Testing the limits of my system I found out that running a crazy heavy query, one that may take tens of minutes or even hours to complete, brings to an inevitable crash of InfluxDB.

The system is running the 2.1.1 version in a docker environment and is given 1GB of RAM memory (I tried giving also from 512MB to 4GB with similar results). The data schema is composed of a single bucket, a single measurement, no tags and a few hundreds (600~) of fields, and data ingestion has an avarage frequency of a few (1-10~) seconds. The query I’m running for the test is the following:

data_from_bucket = from(bucket: "mybucket")
  |> range(start: -30d, stop: now())
  |> filter(fn: (r) => r["_measurement"] == "mymeasurement")

data_all = data_from_bucket
  |> pivot(rowKey:["_time"], columnKey: ["_field"], valueColumn: "_value")

data_field = data_from_bucket
  |> filter(fn: (r) => r["_field"] == "myfield")

join(tables: {key1: data_all, key2: data_field}, on: ["_time"], method: "inner")

From my tests simply running this query puts heavy load on cpu and memory, and leads to an inevitable crash.
Trying to stop the execution of the heavy query doesn’t change the result, probably because stopping che query request doesn’t really stop the internal execution. As can be seen from the ‘docker stats’, the resource usage from the influxdb process keeps being high after issuing the stop.
In the meantime any concurrent almost instant query (a few seconds) will complete without crash.

Query free run:

Docker compose   
mem_limit       crash after
4GB             4m 20s
2GB             1m 10s
1GB             18s
512MB           8s

Query ran once and stopped after 5s:

mem_limit       crash after
4GB             no crash, after 50s/60s log warn msg="internal error not returned to client" log_id=0X~AJGuW000 handler=error_logger error="context canceled"
2GB             3m
1GB             20s
512MB           10s

In a loop, I ran the query, stopped it after 10s, ran the query again, stopped it after 10s, and so on until crash

mem_limit       crash during run number
4GB             5
2GB             3
1GB             2
512MB           1

I tried acting on the query controller configuration, imposing a concurrency quota of 1 and a query memory bytes equal to half of the total memory but apparently nothing changed. This is just a single test under this configuration, I didn’t go deeper with this cause it seemed useless. I’m reporting it just to explicitly exclude this option.
Query free run:
mem_limit crash after
2GB 1m 10s

I know this is not a real world situation, but I think that the system should not behave in this way, it should gracefully stop and/or return an error, not just crash.

Anyway, this is just a test I came up with in the attempt to takle some crashes that I’m experiencing in a non easily reproducible way, while navigating and refreshing some Grafana dashboards composed of 4-6 panels that rely on queries that take 30-90 seconds to load.
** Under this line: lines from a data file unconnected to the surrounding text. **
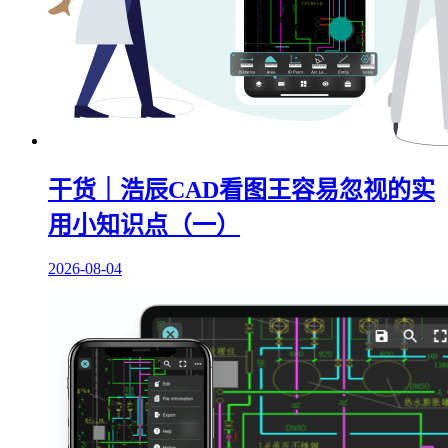
干货｜浩辰CAD看图王容易忽视的实
用小知识点（一）
2026-08-04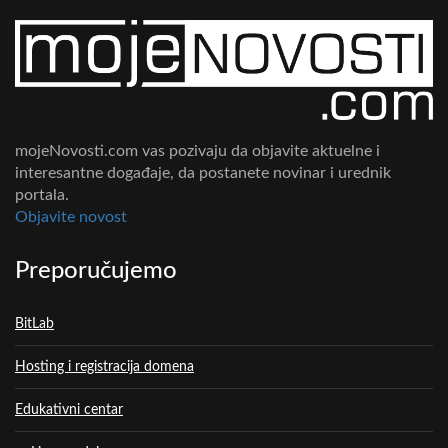
mojeNovosti.com vas pozivaju da objavite aktuelne i
interesantne događaje, da postanete novinar i urednik
portala.
Objavite novost
Preporučujemo
BitLab
Hosting i registracija domena
Edukativni centar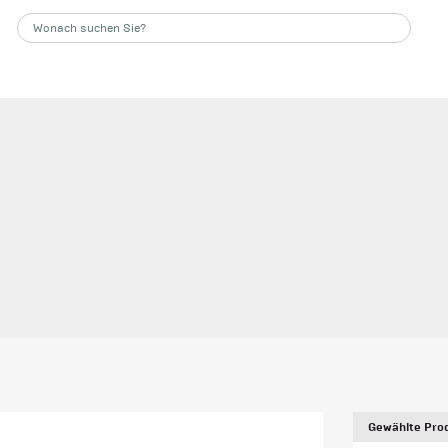
Gewählte Prod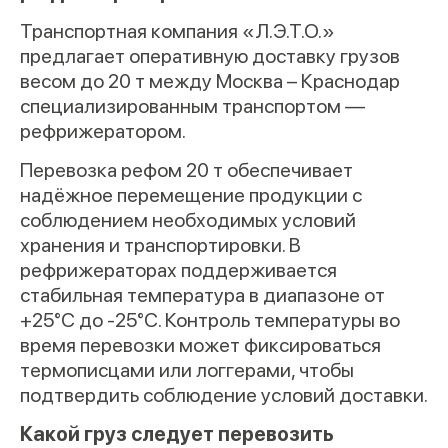
Транспортная компания «Л.Э.Т.О.»
предлагает оперативную доставку грузов
весом до 20 т между Москва – Краснодар
специализированным транспортом —
рефрижератором.
Перевозка рефом 20 т обеспечивает
надёжное перемещение продукции с
соблюдением необходимых условий
хранения и транспортировки. В
рефрижераторах поддерживается
стабильная температура в диапазоне от
+25°C до -25°C. Контроль температуры во
время перевозки может фиксироваться
термописцами или логгерами, чтобы
подтвердить соблюдение условий доставки.
Какой груз следует перевозить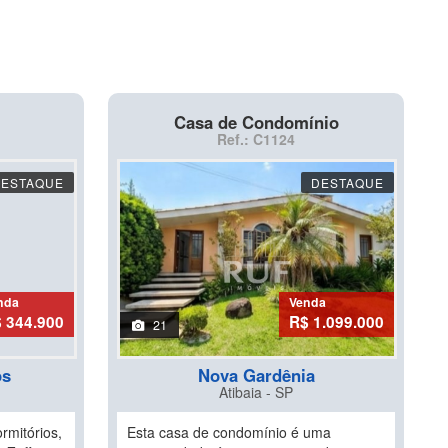
Casa de Condomínio
Ref.: C1124
DESTAQUE
DESTAQUE
nda
Venda
 344.900
R$ 1.099.000
21
os
Nova Gardênia
Atibaia - SP
mitórios,
Esta casa de condomínio é uma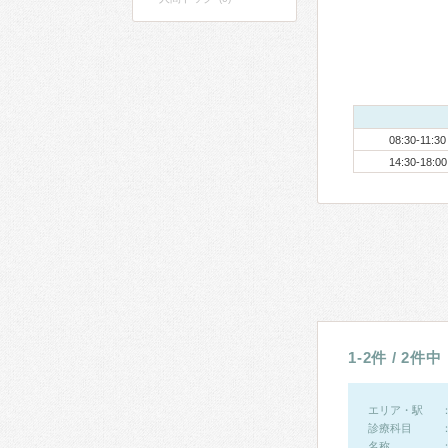
08:30-11:30
14:30-18:00
1-2件 / 2件中
エリア・駅
診療科目
名称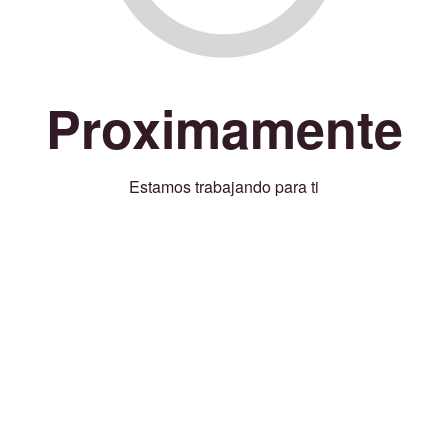
Proximamente
Estamos trabajando para ti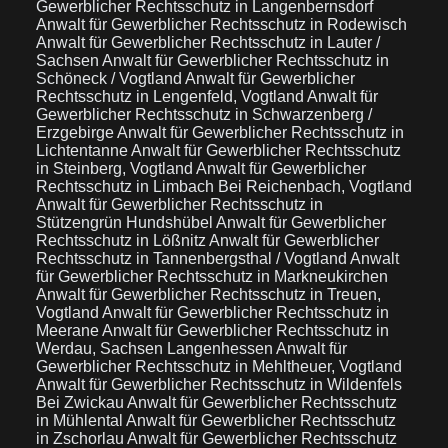
Gewerblicher Rechtsschutz in Langenbernsdorf
Anwalt für Gewerblicher Rechtsschutz in Rodewisch
Anwalt für Gewerblicher Rechtsschutz in Lauter /
Sachsen
Anwalt für Gewerblicher Rechtsschutz in
Schöneck / Vogtland
Anwalt für Gewerblicher
Rechtsschutz in Lengenfeld, Vogtland
Anwalt für
Gewerblicher Rechtsschutz in Schwarzenberg /
Erzgebirge
Anwalt für Gewerblicher Rechtsschutz in
Lichtentanne
Anwalt für Gewerblicher Rechtsschutz
in Steinberg, Vogtland
Anwalt für Gewerblicher
Rechtsschutz in Limbach Bei Reichenbach, Vogtland
Anwalt für Gewerblicher Rechtsschutz in
Stützengrün Hundshübel
Anwalt für Gewerblicher
Rechtsschutz in Lößnitz
Anwalt für Gewerblicher
Rechtsschutz in Tannenbergsthal / Vogtland
Anwalt
für Gewerblicher Rechtsschutz in Markneukirchen
Anwalt für Gewerblicher Rechtsschutz in Treuen,
Vogtland
Anwalt für Gewerblicher Rechtsschutz in
Meerane
Anwalt für Gewerblicher Rechtsschutz in
Werdau, Sachsen Langenhessen
Anwalt für
Gewerblicher Rechtsschutz in Mehltheuer, Vogtland
Anwalt für Gewerblicher Rechtsschutz in Wildenfels
Bei Zwickau
Anwalt für Gewerblicher Rechtsschutz
in Mühlental
Anwalt für Gewerblicher Rechtsschutz
in Zschorlau
Anwalt für Gewerblicher Rechtsschutz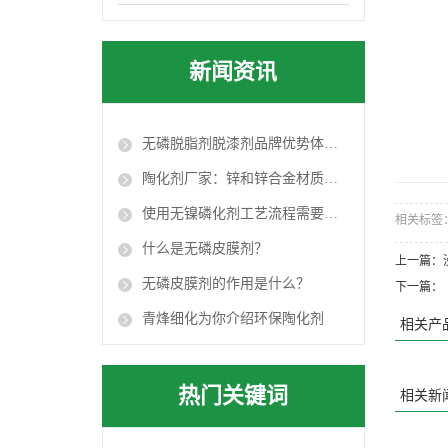
新闻资讯
无磷脱脂剂脱漆剂品牌优势体现在哪？
陶化剂厂家：锌和锌合金材质本体的产品都要进行钝化处理
使用无镍磷化剂工艺流程需要设计出适合自己产品的流程
相关标签
什么是无磷皮膜剂？
上一篇：
无磷皮膜剂的作用是什么？
下一篇：
青烽细化为你介绍环保陶化剂
相关产
热门关键词
相关新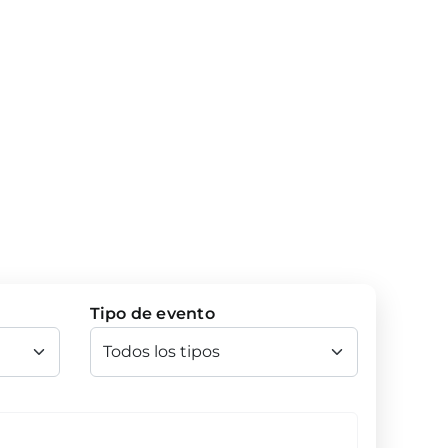
Tipo de evento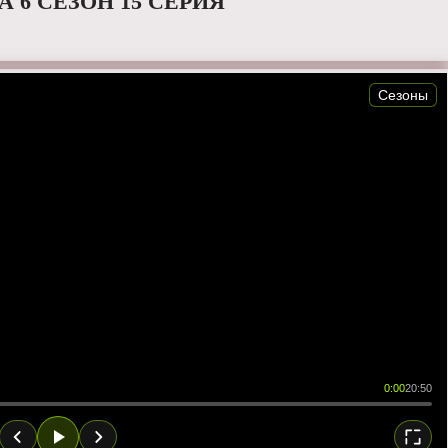
 6 СЕЗОН 15 СЕРИЯ
Сезоны
0:00
20:50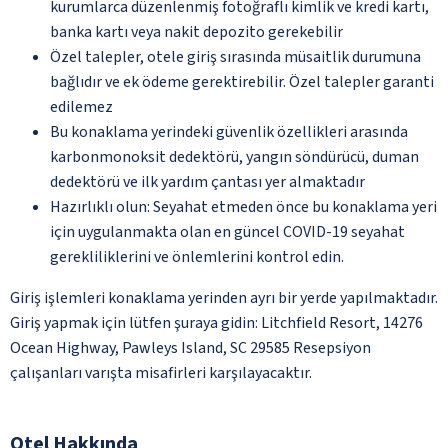
kurumlarca düzenlenmiş fotoğraflı kimlik ve kredi kartı,
banka kartı veya nakit depozito gerekebilir
Özel talepler, otele giriş sırasında müsaitlik durumuna
bağlıdır ve ek ödeme gerektirebilir. Özel talepler garanti
edilemez
Bu konaklama yerindeki güvenlik özellikleri arasında
karbonmonoksit dedektörü, yangın söndürücü, duman
dedektörü ve ilk yardım çantası yer almaktadır
Hazırlıklı olun: Seyahat etmeden önce bu konaklama yeri
için uygulanmakta olan en güncel COVID-19 seyahat
gerekliliklerini ve önlemlerini kontrol edin.
Giriş işlemleri konaklama yerinden ayrı bir yerde yapılmaktadır.
Giriş yapmak için lütfen şuraya gidin: Litchfield Resort, 14276
Ocean Highway, Pawleys Island, SC 29585 Resepsiyon
çalışanları varışta misafirleri karşılayacaktır.
Otel Hakkında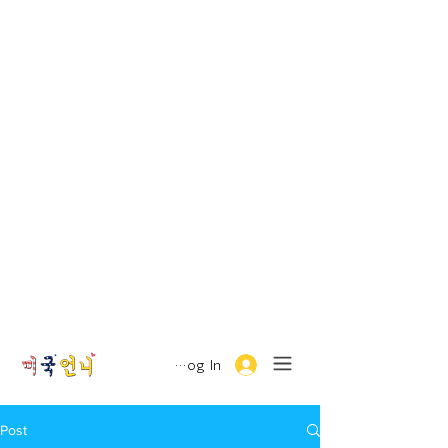
Log In
Post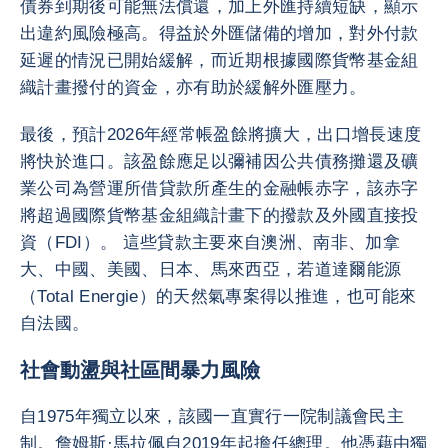
債券到期後可能無法償還，加上外匯持續短缺，顯示
出違約風險極高。得益於外匯儲備的增加，對外付款
延遲的情況已開始緩解，而近期根據國際貨幣基金組
織計畫撥付的資金，亦有助於緩解外匯壓力。
最後，預計2026年經常帳盈餘將擴大，出口增長速度
將快於進口。該盈餘應足以彌補因公共債務攤還及礦
業公司為營運所借貸款所產生的金融帳赤字，該赤字
將超過國際貨幣基金組織計畫下的撥款及外國直接投
資（FDI）。 這些貸款主要來自澳洲、南非、加拿
大、中國、美國、日本、馬來西亞，若道達爾能源
（Total Energie）的天然氣專案得以推進，也可能來
自法國。
社會動盪與社區間暴力風險
自1975年獨立以來，該國一直實行一院制議會民主
制。詹姆斯·馬拉佩自2019年起擔任總理。他憑藉由獨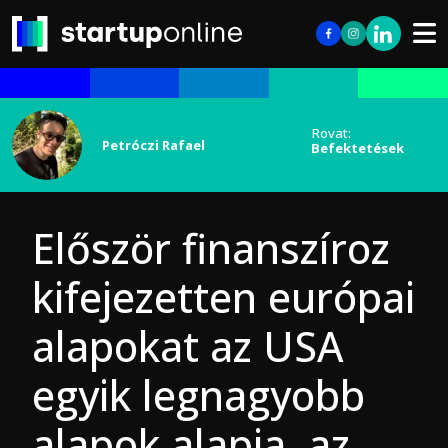
Rovat:
Petróczi Rafael
Befektetések
Először finanszíroz
kifejezetten európai
alapokat az USA
egyik legnagyobb
alapok alapja, az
I’m trying to understand the limits of the system to have a better view of where to aim my efforts to improve the overall stability of my installation.

Crashes are not the worst of the problems, sometimes the system just hangs without any way to recover it except manually restarting, and that’s very bad. InfluxDB becomes unresponsive in any way, I can see from the resource monitor that it is still working on something heavy, but no crash occurres and I’m forced to reboot it. Once I left it alone to see how it would behave in the long run and after something like one hour it came back to normal without crashing. Unfortunately I have yet to find a way to consistently reproduce this.

My next thoughts on this are:

  • The hardware resources are limited but I could make the effort of improving them if I was sure that it would solve the problem, except from the tests it doesn’t seem the case. Giving more RAM seems to make things smoother, but crashes can happen anyway
  • The queries in the Grafana dashboards are pretty heavy, but that’s something I can trim a bit, not really change for good. I’m thinking I could run them in some periodic task and just retrieve the results in the dashboards, but would that really solve the stability issue? Those heavy queries would be ran by a different actor, but if the underling controller handles them in the same way it wouldn’t change much in the end
  • Adding verbosity to the logs. I’d love to have some more information to work on, but logs are pretty useless in this scenario, no error, warning or information about the crash/hang gets written. Is there a way to increase the verbosity? Could more log instruction be added to tackle this issue?

If anyone has advices to improve the stability I’m very open to any suggestion.